Jan Jetter

Seit vielen Jahren organisiere ich zusammen mit vielen anderen in der Arbeitsgemeinschaft freier Jugendverbände (AGfJ) in Hamburg regelmäßig Aktionen und Veranstaltungen gegen Rechtsextremismus, Rassismus und Antisemitismus. Unser jährliches Aktionswochenende im November heißt „respekt – gegen alltägliche gleichgültigkeit“.
Es macht mich so oft wütend, dass in einem Land, in dem die Nazis systematisch das jüdische Leben vernichtet, politische Gegner ermordet und vielfältige andere unfassbare Verbrechen gegen die Menschlichkeit begangen haben, Nazis erneut auf dem Vormarsch sind. Nahezu ungehindert können sie heute ihre menschenverachtende Ideologie verbreiten: auf der Straße, im Alltag, bei Rechtsrock-Konzerten, auf den Schulhöfen und leider auch in den Parlamenten. Dass sie ihren drohenden Worten Taten folgen lassen, macht die stetig ansteigende Zahl von gewalttätigen Übergriffen gegen MigrantInnen, Andersdenkende und anders Aussehende deutlich. Es ist mehr als Zeit, diesem Terror und dieser Menschenverachtung auf breiter Ebene etwas entgegenzusetzen.
Um so besser also, dass es jetzt den Störungsmelder gibt!
Hier möchte ich dazu beitragen, Eure Argumente, Aktionen und Diskussionen gegen Rechts zu unterstützen und zu stärken. Damit wir die alten und neuen Nazis Schritt für Schritt wieder zurückdrängen:
„Wann, wenn nicht jetzt?“! (Buchtitel von Primo Levi, jüdischer Überlebender des Holocaust und Autor vieler großartiger Bücher zum Thema Nationalsozialismus)

7 Kommentare


  1. […] auf der ersten Seite stellt dann aber Jan Jetter fest, dass diskutieren mit Nazis eigentlich zu nichts führt. Zumindest, “wenn es sich um […]

  2.   Final

    [Hallo Final, das Thema Ausländerkriminalität wird bereits an anderer Stelle diskutiert // Moderator]

  3.   Anonym

    Hallo Anonym, wir haben deinen Beitrag gelöscht, weil er gegen die Blogregeln verstoßen hat

  4.   Nils

    Vielen Dank für Deine/Eure große Wachsamkeit in Bezug auf die Rechtsextremisten hier unter den Bloggern.

  5.   indy

    Hallo Herr Jetter,

    was sagen Sie eigentlich dazu, daß in „Die Zeit“ laut Aussage der Preussischen Allgemeinen Zeitung eine „großformatige Anzeige“ der PAZ geschaltet werden konnte. Ist der der Stoerungsmelder für die Zeit nur ein Feigenblatt, aber wenns ums Geld sind große rechte Anzeigen ok?
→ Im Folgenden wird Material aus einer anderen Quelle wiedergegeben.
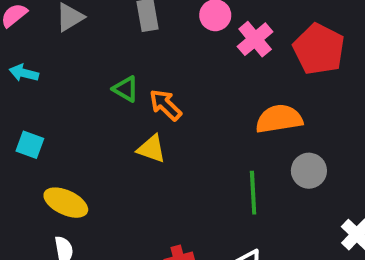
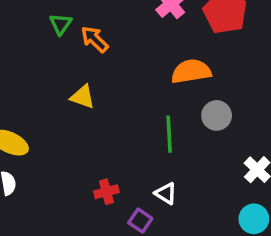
green triangle: (126, 89) -> (61, 24), moved, turned 35
orange arrow: (165, 105) -> (95, 39), moved

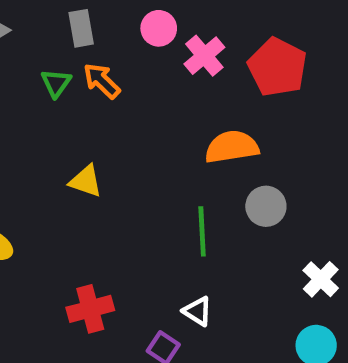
orange arrow: (95, 39) -> (102, 81), moved
red cross: (106, 192) -> (90, 309), moved, size x1.4

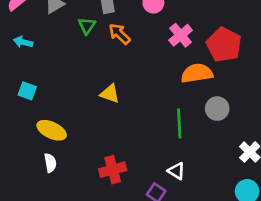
pink cross: (204, 56) -> (181, 35), moved
red pentagon: (277, 67) -> (224, 45), moved
green triangle: (56, 83) -> (87, 26), moved

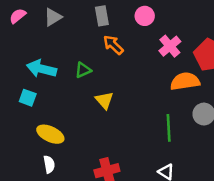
green triangle: (87, 26) -> (83, 70), moved, turned 30
cyan arrow: (23, 42) -> (42, 69), moved, size x1.6
yellow triangle: (110, 94) -> (104, 100), turned 30

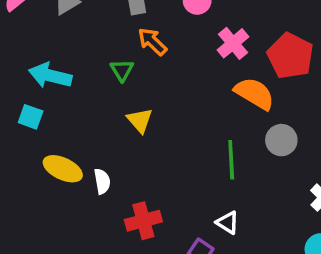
green triangle: (83, 70) -> (122, 70), moved, turned -36
orange semicircle: (185, 81) -> (254, 93), turned 40
white semicircle: (49, 164) -> (102, 181), moved

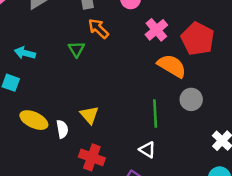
cyan arrow: (50, 76) -> (25, 53), size x0.7
yellow triangle: (140, 120) -> (89, 115), moved
red cross: (143, 221) -> (92, 157), turned 35
white triangle: (228, 222) -> (147, 150), moved

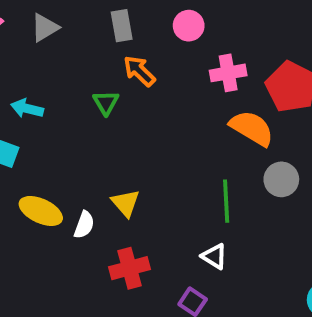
pink cross: (156, 30) -> (228, 73), turned 30
white semicircle: (62, 129) -> (84, 225), turned 30
red cross: (92, 157) -> (130, 268), turned -35

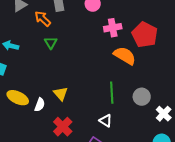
orange arrow: (139, 71) -> (43, 19), moved
gray circle: (281, 179) -> (142, 97), moved
red cross: (130, 268) -> (63, 127), turned -30

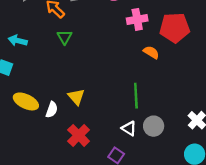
red pentagon: (145, 35) -> (175, 28), turned -30
orange semicircle: (125, 56) -> (151, 52), size x0.6
gray circle: (142, 97) -> (154, 126), moved

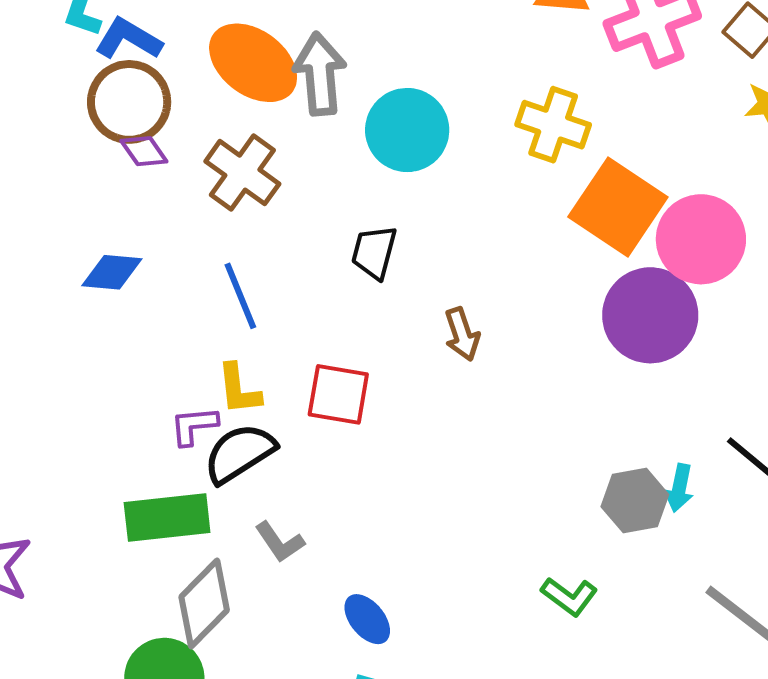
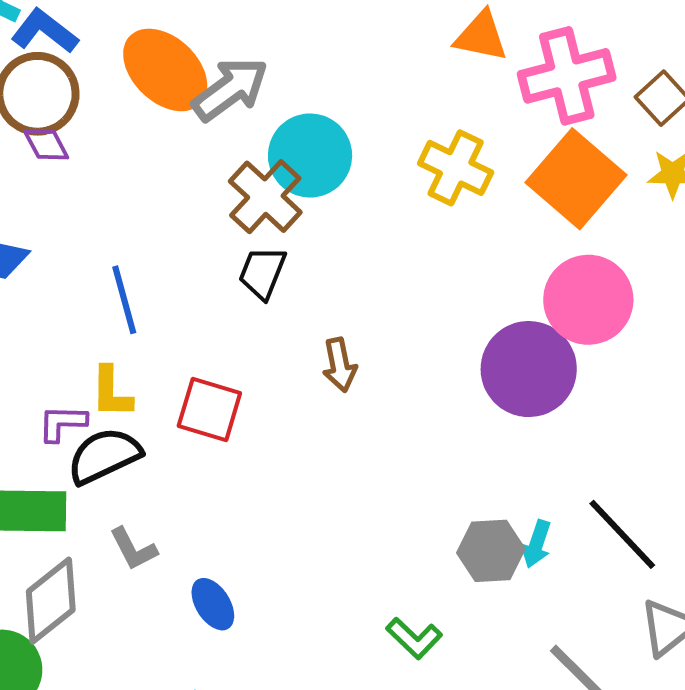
gray arrow: (320, 74) -> (230, 89), turned 52
brown cross: (242, 173) -> (265, 197), moved
orange square: (618, 207) -> (576, 179), moved
blue ellipse: (367, 619) -> (213, 604), moved

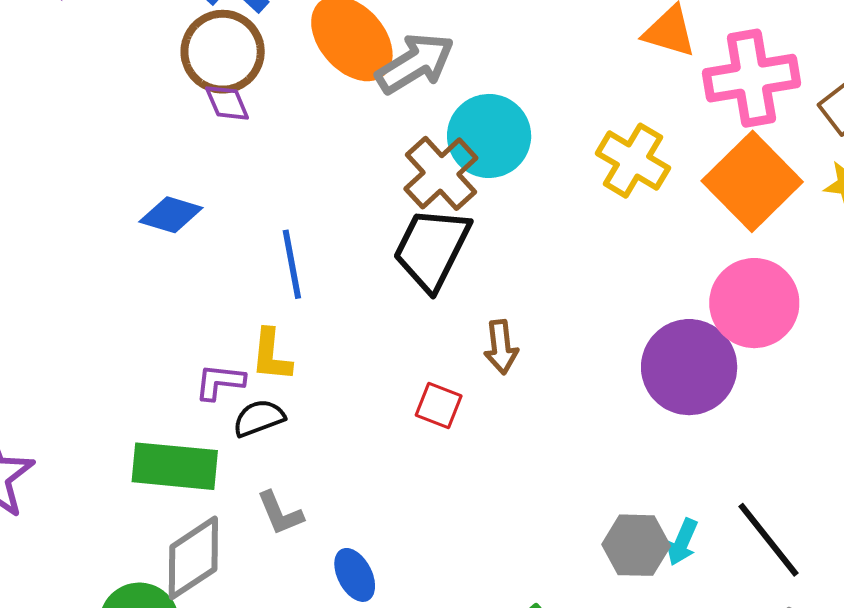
black trapezoid: (262, 273) -> (432, 249), size x1.6
red square: (209, 410) -> (439, 405), moved, size x0.7
black semicircle: (104, 456) -> (259, 418), size x0.7

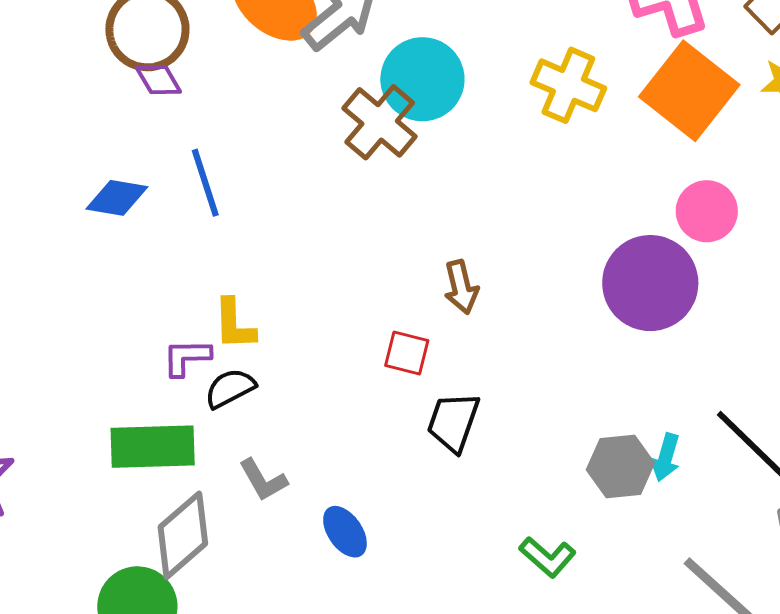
black trapezoid: (432, 249) -> (453, 422), moved, size x0.7
blue line: (292, 264) -> (205, 183), moved
pink circle: (754, 303) -> (707, 211), size x0.7

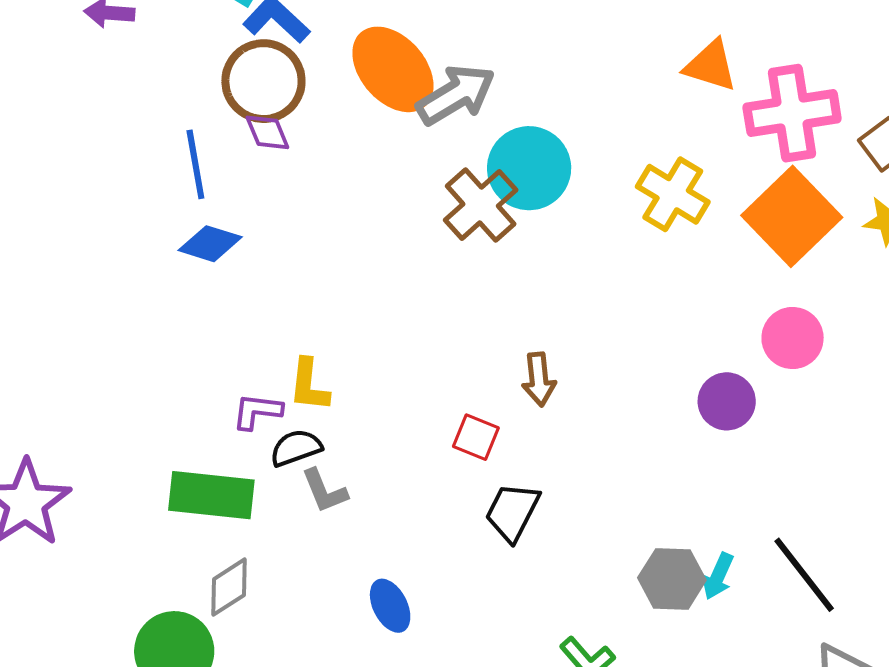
blue line: (205, 183) -> (195, 164), moved
purple circle: (650, 283) -> (727, 401), size x0.6
gray L-shape: (263, 480) -> (324, 491), moved
gray diamond: (183, 535) -> (229, 587), size x0.7

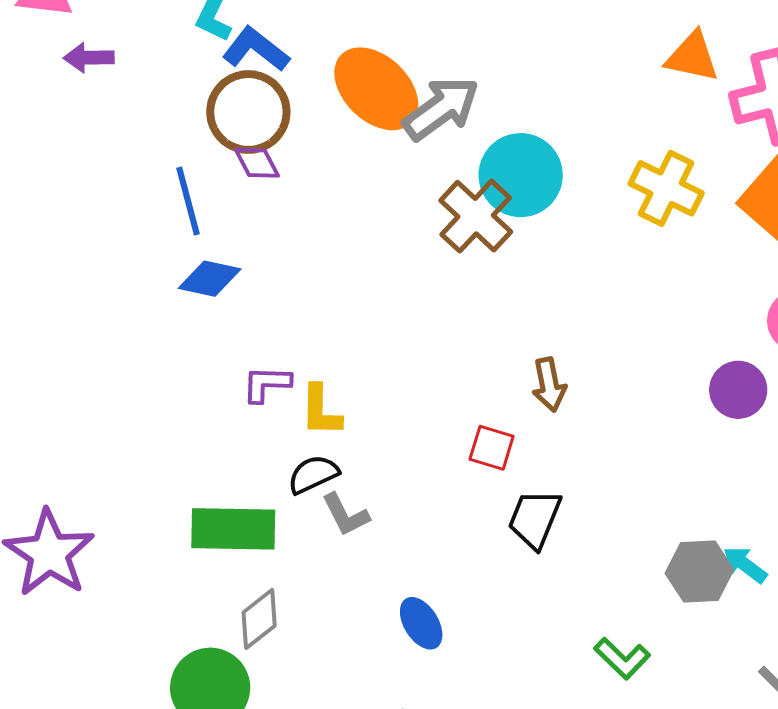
purple L-shape: (257, 411) -> (266, 384), moved
cyan arrow: (718, 576) -> (745, 565), turned 108

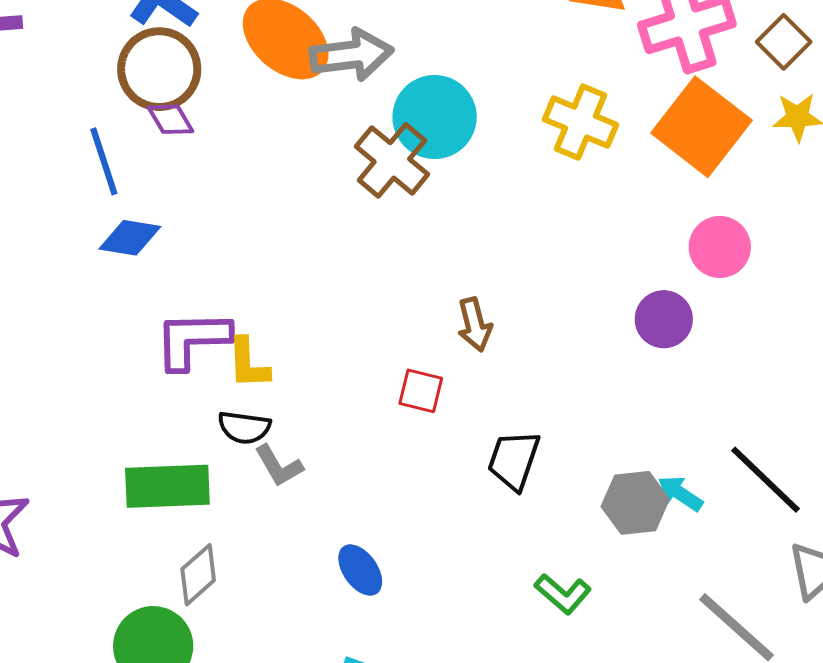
gray arrow: (441, 108) -> (351, 55), turned 32
purple L-shape: (266, 384) -> (192, 340), size x1.6
black semicircle: (313, 474) -> (244, 427), turned -144
black trapezoid: (535, 519) -> (514, 460), moved

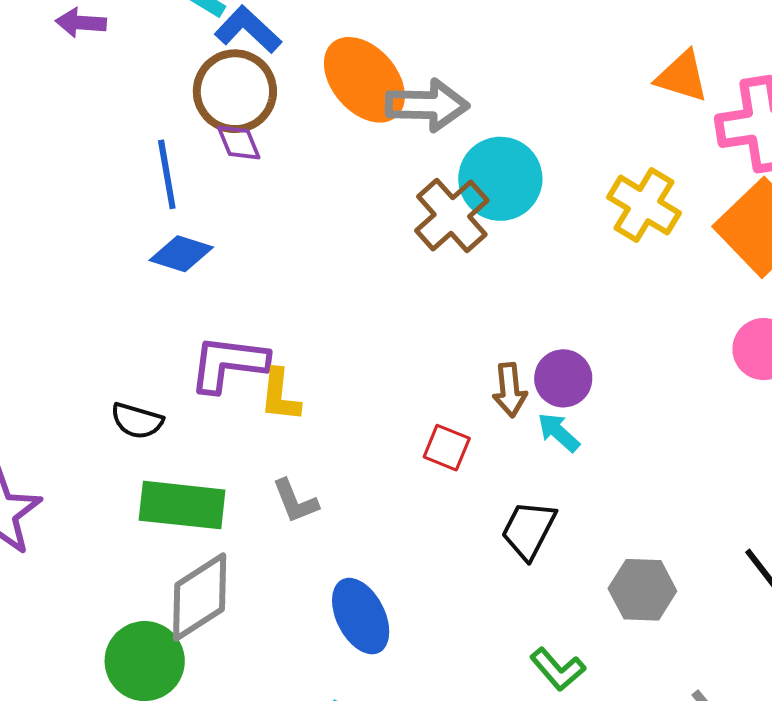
purple circle: (664, 319) -> (563, 378), moved
black semicircle: (244, 427) -> (137, 421), moved
cyan arrow: (680, 493) -> (559, 432), moved
blue ellipse: (360, 570) -> (361, 616), size x1.4
gray diamond: (198, 575) -> (200, 597), size x1.5

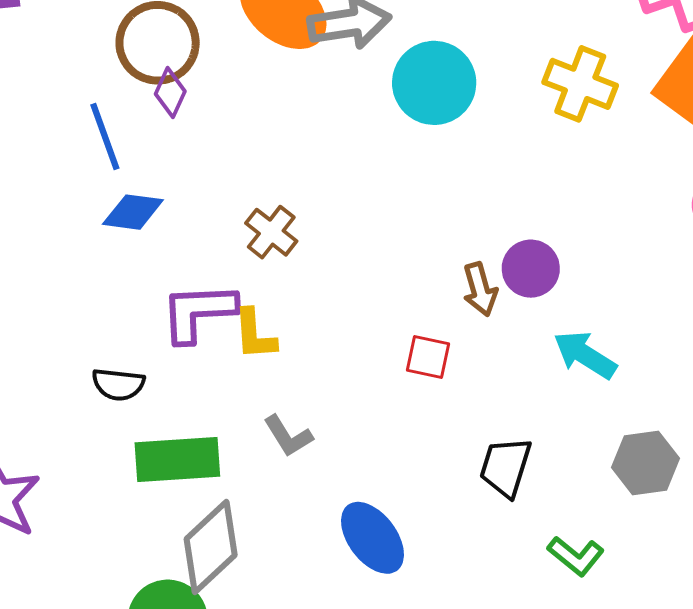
purple diamond: (239, 142) -> (170, 93), turned 57
brown cross: (452, 215) -> (271, 232), moved, size x0.7
cyan arrow: (559, 432) -> (585, 355), moved, size x1.4
black trapezoid: (529, 530) -> (506, 467), moved

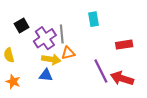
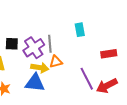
black square: (22, 26) -> (12, 44), moved, turned 32
blue triangle: (46, 75) -> (35, 83), size x1.5
red arrow: (122, 78) -> (107, 86), turned -45

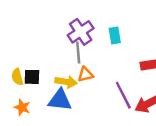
black square: (12, 44) -> (32, 77), moved
purple cross: (34, 48) -> (81, 32), moved

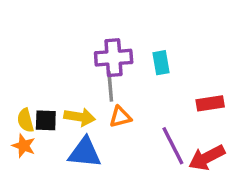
purple cross: (81, 32) -> (114, 58), turned 30
yellow arrow: (66, 82) -> (80, 117), moved
orange star: (22, 107) -> (24, 146), moved

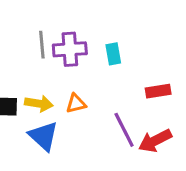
gray line: (110, 86) -> (42, 45), moved
blue triangle: (85, 153) -> (43, 136), turned 36

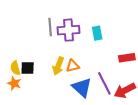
yellow arrow: (39, 104) -> (58, 66), moved, turned 102
blue triangle: (43, 136) -> (82, 87), moved

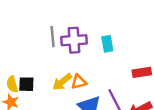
yellow arrow: (58, 66) -> (62, 82), turned 30

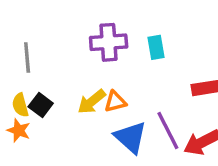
gray line: (53, 37) -> (27, 58), moved
black square: (26, 84) -> (41, 105), turned 35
    Wäre interessant, ob Sie darauf überhaupt antworten dürfen (geht ja um Ihren Arbeitgeber …)und wenn ja, wie.

    Ach ja, hier der link: http://www.ostpreussen.de/paz/paz-wirbt-in-die-zeit-wir-wollen-wachsen.html

  6.   Trude

    @Indy:

    Was spricht gegen die Anzeige der PAZ? Angesichts deren Homepage oder auch des Wikipedia-Artikelsanschaut (http://de.wikipedia.org/wiki/Preußische_Allgemeine_Zeitung) würde ich die PAZ als weniger konservativ als den „Rheinischen Merkur“ betrachten, und das ist ja wohl ein etabliertes Blatt.


  7. Hallo Indy,

    danke für den Hinweis! Wie Sie sich sicherlich vorstellen können, bin auch ich entesetzt darüber, dass die „Zeit“ einer solch revanchistischen Vertriebenen-Zeitung (siehe auch hier: http://www.nrw.vvn-bda.de/texte/0266_landsmannschaft_ostpreus_en.htm) Werbeplatz zur Verfügung stellt. Macht mich zugegebenermaßen sauer.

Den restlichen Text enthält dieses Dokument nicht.